Nanoscopic friction as a probe of local phase transitions

We assume that in our experiments temperature has no major effect besides modifying the relative humidity. This is confirmed by our unpublished results studying $FF$ versus $lnv$ at $RHbuffer=4%$ and $Tsample=20$⁠, 45, and $60°C$⁠. At all three temperatures, $FF$ increases slightly with $lnv$⁠, in agreement with the curve at $RHbuffer=4%$ in Fig. 1(a). However, $FF$ absolute values are lower at higher $T$⁠; thus $FF$ versus $lnv$ curves appear shifted towards lower $FF$ values by increasing $T$⁠. We underline that this shift is only $0.1V$ as compared to $FF$ variations of about $0.5V$ appearing in the measurements at $RHbuffer=45%$ [see Fig. 1(b)]. We would like also to remark that the formation of capillary bridges is a thermally activated phenomenon. However, in this case the thermally activation would play a role only if we had changed $Tbuffer$ and not only $Tsample$⁠. This topic is treated in detail in an upcoming publication.
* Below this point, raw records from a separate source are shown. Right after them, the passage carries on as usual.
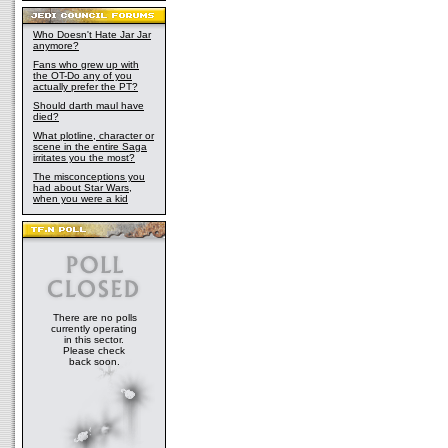
Who Doesn't Hate Jar Jar
anymore?
Fans who grew up with
the OT-Do any of you
actually prefer the PT?
Should darth maul have
died?
What plotline, character or
scene in the entire Saga
irritates you the most?
The misconceptions you
had about Star Wars,
when you were a kid
There are no polls
currently operating
in this sector.
Please check
back soon.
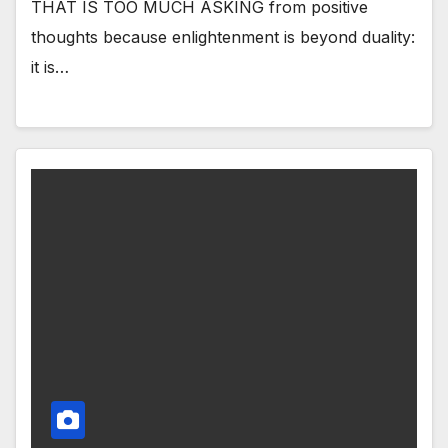
THAT IS TOO MUCH ASKING from positive
thoughts because enlightenment is beyond duality:
it is…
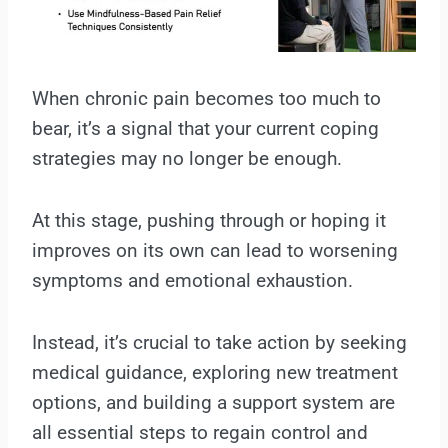
When chronic pain becomes too much to
bear, it’s a signal that your current coping
strategies may no longer be enough.
At this stage, pushing through or hoping it
improves on its own can lead to worsening
symptoms and emotional exhaustion.
Instead, it’s crucial to take action by seeking
medical guidance, exploring new treatment
options, and building a support system are
all essential steps to regain control and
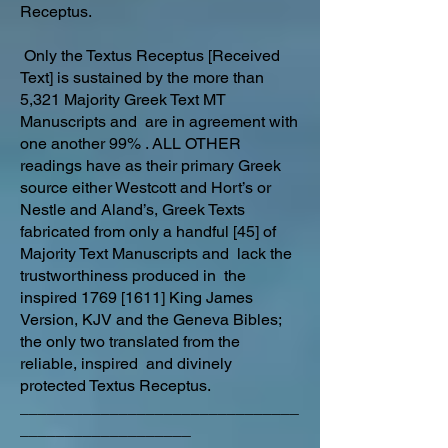
Receptus.
Only the Textus Receptus [Received
Text] is sustained by the more than
5,321 Majority Greek Text MT
Manuscripts and are in agreement with
one another 99% . ALL OTHER
readings have as their primary Greek
source either Westcott and Hort’s or
Nestle and Aland’s, Greek Texts
fabricated from only a handful [45] of
Majority Text Manuscripts and lack the
trustworthiness produced in the
inspired 1769 [1611] King James
Version, KJV and the Geneva Bibles;
the only two translated from the
reliable, inspired and divinely
protected Textus Receptus.
_______________________________
___________________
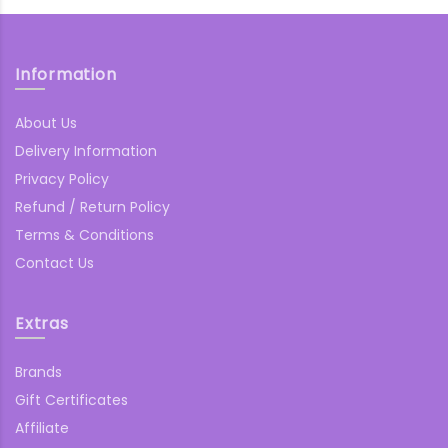
Information
About Us
Delivery Information
Privacy Policy
Refund / Return Policy
Terms & Conditions
Contact Us
Extras
Brands
Gift Certificates
Affiliate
In our study, we assume that the pressure is uniform in the experimental chamber; that is, also close to the heated sample. This assumption is based on the fact that at standard conditions (⁠$P=1atm$⁠, $T=298K$⁠) the mean time between collisions in air is about $150ps$⁠. Since in our experiments we work in undersaturated conditions (maximum $T=60°C$⁠) and the time during which the AFM tip stays in contact with the surface is always longer than $1ms$⁠, we conclude that during our measurements the pressure at the surface and the pressure in the buffer are at dynamic equilibrium and they have the same average value.